Daha sonra onları deneyin, testten geçirin der. Bugün yerli yersiz nerdeyse birçok şey ve iş için insanlar test, sınav, denemeden geçirilip, ehil olup olmadığına sonuçları itibariyle karar verilirken evlilik gibi bireyi ve toplumu doğrudan ve ciddi bir şekilde etkileyecek bir müessese için böyle bir liyakat aranmaz. Bitmedi; rüşt olunması istenir adaylardan. Nedir rüşt olma hali; doğru yolu bulma, akıllı davranma, akıl ve ruh bakımından olgunlaşma iyilikleri elde edebilecek olgunlukta olma; malını korumak için gerekli tedbirleri alan ve saçıp savurmaktan korunan kimsenin vasfı anlamında bir İslam hukuk terimidir.
Bu vasfa sahip olana reşid denir. Reşidin zıddı sefihtir. Sefih; aklı başında ve temyiz gücü tam olmasına rağmen, malı üzerinde akıl ve mantık dışı tasarruflarda bulunan kimselerdir. (Mecelle, mad. 946-947'de bu şekilde geçer.) (Mecelle 1868-1876 yılları arasında Ahmet Cevdet Paşa tarafındaki komisyon tarafından derlenen İslami Özel Medeni Hukuktur. Osmanlı’da yarım yüzyıl şer-i mahkemelerde hukukî dayanak olarak kullanılmıştır.)
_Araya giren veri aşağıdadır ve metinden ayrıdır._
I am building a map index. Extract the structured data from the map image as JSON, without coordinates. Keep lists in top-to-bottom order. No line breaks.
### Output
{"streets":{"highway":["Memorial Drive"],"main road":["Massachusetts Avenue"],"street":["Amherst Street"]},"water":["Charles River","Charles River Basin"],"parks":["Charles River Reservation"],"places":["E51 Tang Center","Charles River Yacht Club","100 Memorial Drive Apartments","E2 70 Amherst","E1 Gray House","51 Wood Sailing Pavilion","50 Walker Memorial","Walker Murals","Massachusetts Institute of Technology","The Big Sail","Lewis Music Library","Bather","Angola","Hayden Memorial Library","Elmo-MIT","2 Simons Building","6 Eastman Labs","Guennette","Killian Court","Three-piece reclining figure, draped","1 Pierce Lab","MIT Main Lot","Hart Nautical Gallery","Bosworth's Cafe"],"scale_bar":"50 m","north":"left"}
Benzeri çerçevede “ akıl sahibi” anlamına “Akil” kelimesi de kullanılır. Ancak “ Rüşd” daha dini bir muhtevaya sahiptir. Mesela İslam’ın ilk 4 halifesinden bahsedilirken “Reşid Halifeler” ifadesi kullanılır ki bu “Akil Halifeler” demek değildir.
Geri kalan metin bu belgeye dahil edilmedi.